__Assigned task__. Give back the full listing verbatim, apart from its images.
■ ■ ■ ■ ■
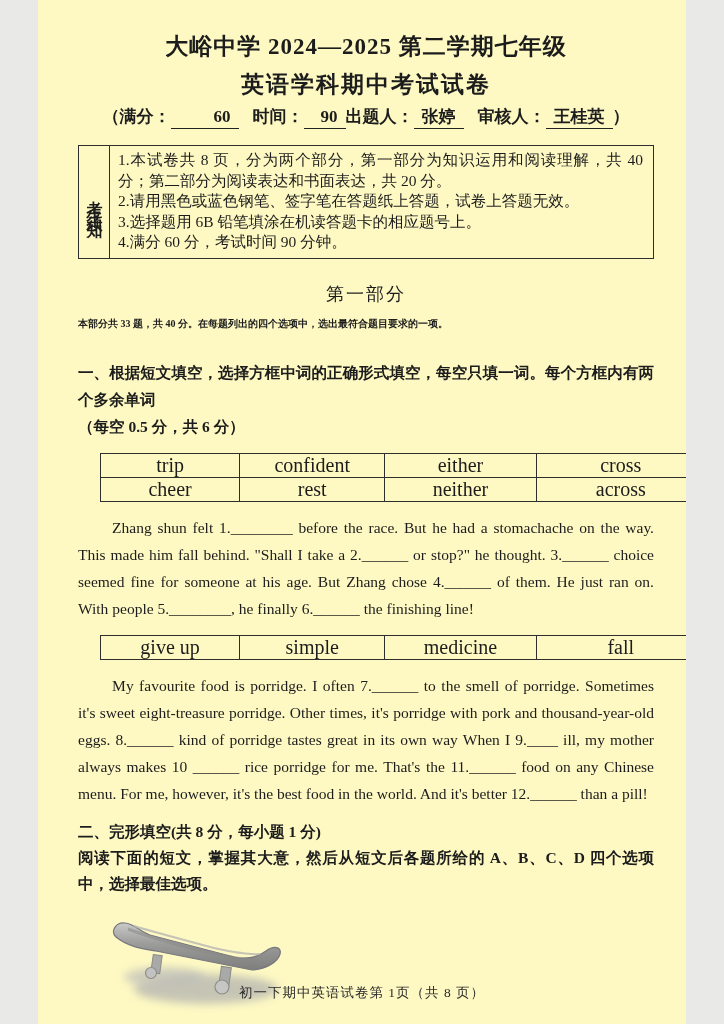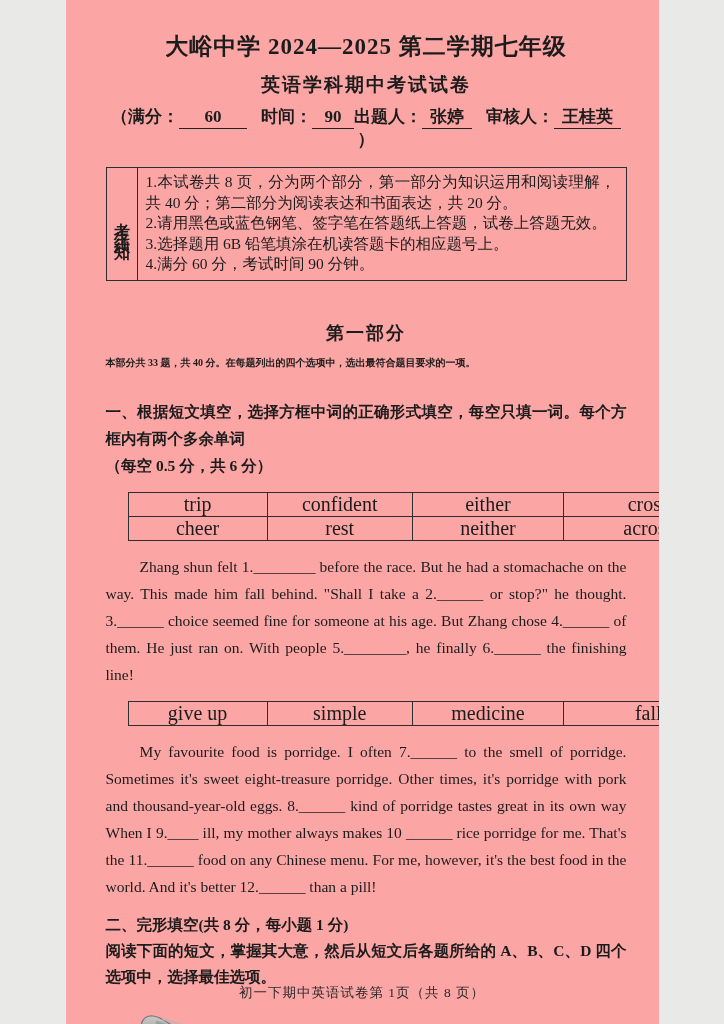--- a/index.html
+++ b/index.html
@@ -1,52 +1,52 @@
 <!DOCTYPE html>
 <html><head>
 <meta charset="utf-8">
 <style>
   html,body{margin:0;padding:0;background:#e9e9e7;}
   .page{
     position:relative;
-    width:593px;height:1024px;
+    width:648px;height:1024px;
     margin:0 auto;
-    background:#fca5a5;
+    background:#fef9c3;
     font-family:"Liberation Serif","DejaVu Serif",serif;
     color:#1c1c1c;
     overflow:hidden;
     box-sizing:border-box;
     padding:0 32px 0 40px;
   }
   .title{
     margin-top:32px;
     text-align:center;
     font-size:23px;line-height:30px;
     font-weight:bold;
     letter-spacing:1px;
   }
   .subtitle{
     margin-top:8px;
     text-align:center;
-    font-size:19px;line-height:30px;
+    font-size:23px;line-height:30px;
     font-weight:bold;
     letter-spacing:2px;
   }
   .info-line{
     margin-top:6px;
     text-align:center;
     font-size:17px;line-height:22px;
     font-weight:bold;
   }
   .info-line .gap{margin-left:14px;}
   .u{
     display:inline-block;
     border-bottom:1.6px solid #222;
     padding:0 8px;
-    text-align:center;
+    text-align:right;
   }
   .u.score{min-width:52px;}
   .u.time{min-width:26px;}
   .notice-box{
     margin-top:16px;
     display:flex;
     border:1.6px solid #2e2e2e;
   }
   .notice-side{
     width:30px;
@@ -59,24 +59,24 @@
     padding:6px 0;
   }
   .notice-body{
     flex:1;
     padding:4px 10px 5px 8px;
     font-size:15.5px;
     line-height:20.5px;
   }
   .notice-body p{margin:0;text-align:justify;}
   .part-heading{
-    margin-top:41px;
+    margin-top:24px;
     text-align:center;
     font-size:18px;line-height:22px;
-    font-weight:bold;
+    font-weight:normal;
     letter-spacing:2px;
   }
   .part-intro{
     margin-top:7px;
     font-size:10px;line-height:23px;
     font-weight:bold;
   }
   .sec-title{
     margin-top:24px;
     font-size:15.5px;line-height:27px;

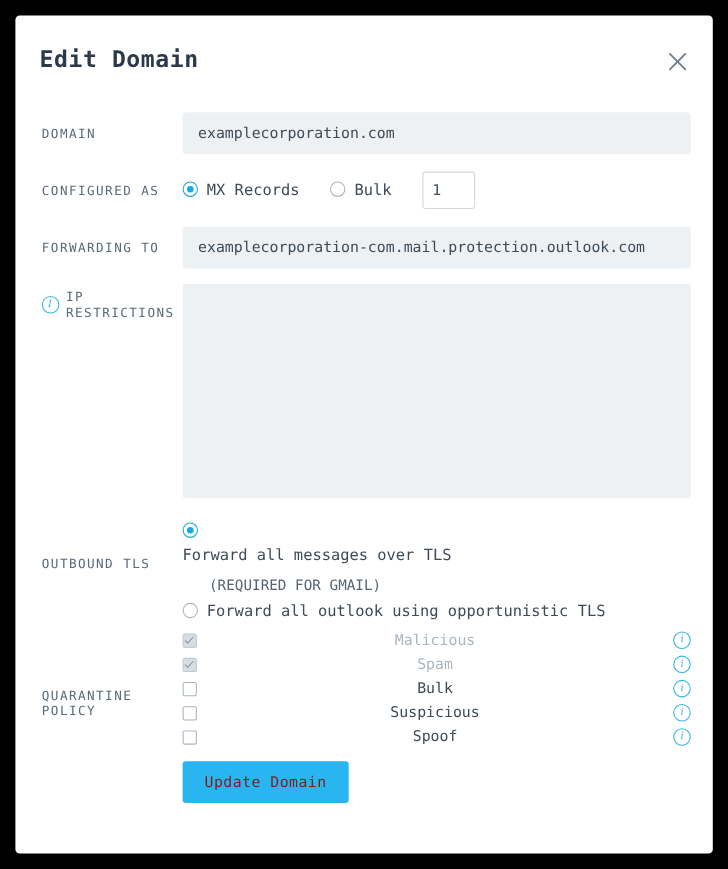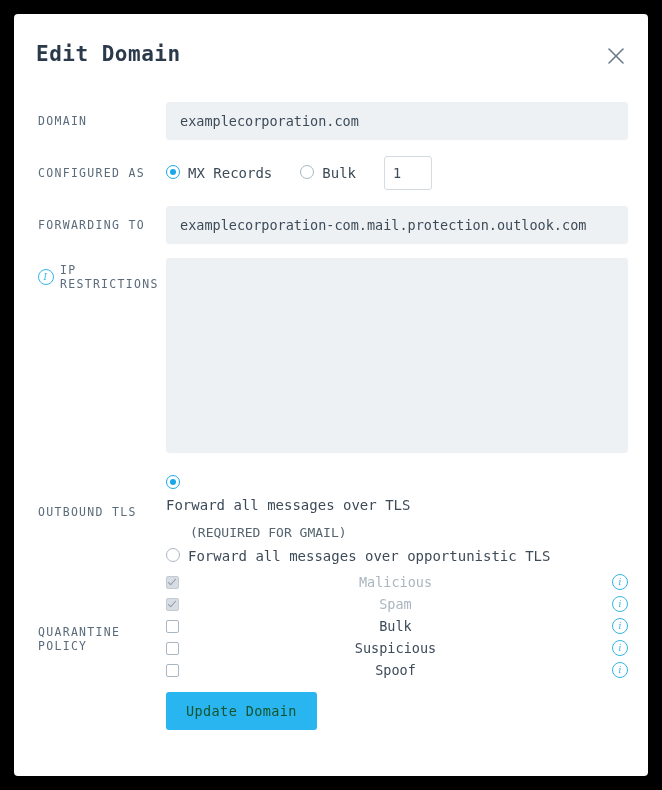--- a/index.html
+++ b/index.html
@@ -221,21 +221,21 @@
     font-size: 13px;
     color: #55646f;
     margin: 2px 0 8px 24px;
     font-family: "DejaVu Sans Mono", monospace;
   }
 
   .submit-btn {
     background: #29b6f0;
     border: none;
     border-radius: 3px;
-    color: #14532d;
+    color: #7f1d1d;
     font-size: 13.5px;
     padding: 11px 20px;
     font-family: "DejaVu Sans Mono", monospace;
     cursor: pointer;
     letter-spacing: 0.4px;
   }
 </style>
 </head>
 <body>
 
@@ -296,21 +296,21 @@
     <div class="row" style="margin-bottom:10px;">
       <div class="row-label" style="min-height:74px;">OUTBOUND TLS</div>
       <div class="field-area">
         <div class="radio-line" style="margin-bottom:12px;flex-direction:column;">
           <span class="radio checked"></span>
           <span>Forward all messages over TLS</span>
         </div>
         <div class="tls-sub">(REQUIRED FOR GMAIL)</div>
         <div class="radio-line">
           <span class="radio"></span>
-          <span>Forward all messages over opportunistic TLS</span>
+          <span>Forward all outlook using opportunistic TLS</span>
         </div>
       </div>
     </div>
 
     <div class="row">
       <div class="row-label" style="min-height:130px;">QUARANTINE POLICY</div>
       <div class="field-area">
 
         <div class="check-line disabled">
           <span class="checkbox checked"></span>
■ ■ ■ ■ ■
__Answer to this exercise__.
--- a/index.html
+++ b/index.html
@@ -1,52 +1,52 @@
 <!DOCTYPE html>
 <html><head>
 <meta charset="utf-8">
 <style>
   html,body{margin:0;padding:0;background:#e9e9e7;}
   .page{
     position:relative;
-    width:593px;height:1024px;
+    width:648px;height:1024px;
     margin:0 auto;
-    background:#fca5a5;
+    background:#fef9c3;
     font-family:"Liberation Serif","DejaVu Serif",serif;
     color:#1c1c1c;
     overflow:hidden;
     box-sizing:border-box;
     padding:0 32px 0 40px;
   }
   .title{
     margin-top:32px;
     text-align:center;
     font-size:23px;line-height:30px;
     font-weight:bold;
     letter-spacing:1px;
   }
   .subtitle{
     margin-top:8px;
     text-align:center;
-    font-size:19px;line-height:30px;
+    font-size:23px;line-height:30px;
     font-weight:bold;
     letter-spacing:2px;
   }
   .info-line{
     margin-top:6px;
     text-align:center;
     font-size:17px;line-height:22px;
     font-weight:bold;
   }
   .info-line .gap{margin-left:14px;}
   .u{
     display:inline-block;
     border-bottom:1.6px solid #222;
     padding:0 8px;
-    text-align:center;
+    text-align:right;
   }
   .u.score{min-width:52px;}
   .u.time{min-width:26px;}
   .notice-box{
     margin-top:16px;
     display:flex;
     border:1.6px solid #2e2e2e;
   }
   .notice-side{
     width:30px;
@@ -59,24 +59,24 @@
     padding:6px 0;
   }
   .notice-body{
     flex:1;
     padding:4px 10px 5px 8px;
     font-size:15.5px;
     line-height:20.5px;
   }
   .notice-body p{margin:0;text-align:justify;}
   .part-heading{
-    margin-top:41px;
+    margin-top:24px;
     text-align:center;
     font-size:18px;line-height:22px;
-    font-weight:bold;
+    font-weight:normal;
     letter-spacing:2px;
   }
   .part-intro{
     margin-top:7px;
     font-size:10px;line-height:23px;
     font-weight:bold;
   }
   .sec-title{
     margin-top:24px;
     font-size:15.5px;line-height:27px;

--- a/index.html
+++ b/index.html
@@ -221,21 +221,21 @@
     font-size: 13px;
     color: #55646f;
     margin: 2px 0 8px 24px;
     font-family: "DejaVu Sans Mono", monospace;
   }
 
   .submit-btn {
     background: #29b6f0;
     border: none;
     border-radius: 3px;
-    color: #14532d;
+    color: #7f1d1d;
     font-size: 13.5px;
     padding: 11px 20px;
     font-family: "DejaVu Sans Mono", monospace;
     cursor: pointer;
     letter-spacing: 0.4px;
   }
 </style>
 </head>
 <body>
 
@@ -296,21 +296,21 @@
     <div class="row" style="margin-bottom:10px;">
       <div class="row-label" style="min-height:74px;">OUTBOUND TLS</div>
       <div class="field-area">
         <div class="radio-line" style="margin-bottom:12px;flex-direction:column;">
           <span class="radio checked"></span>
           <span>Forward all messages over TLS</span>
         </div>
         <div class="tls-sub">(REQUIRED FOR GMAIL)</div>
         <div class="radio-line">
           <span class="radio"></span>
-          <span>Forward all messages over opportunistic TLS</span>
+          <span>Forward all outlook using opportunistic TLS</span>
         </div>
       </div>
     </div>
 
     <div class="row">
       <div class="row-label" style="min-height:130px;">QUARANTINE POLICY</div>
       <div class="field-area">
 
         <div class="check-line disabled">
           <span class="checkbox checked"></span>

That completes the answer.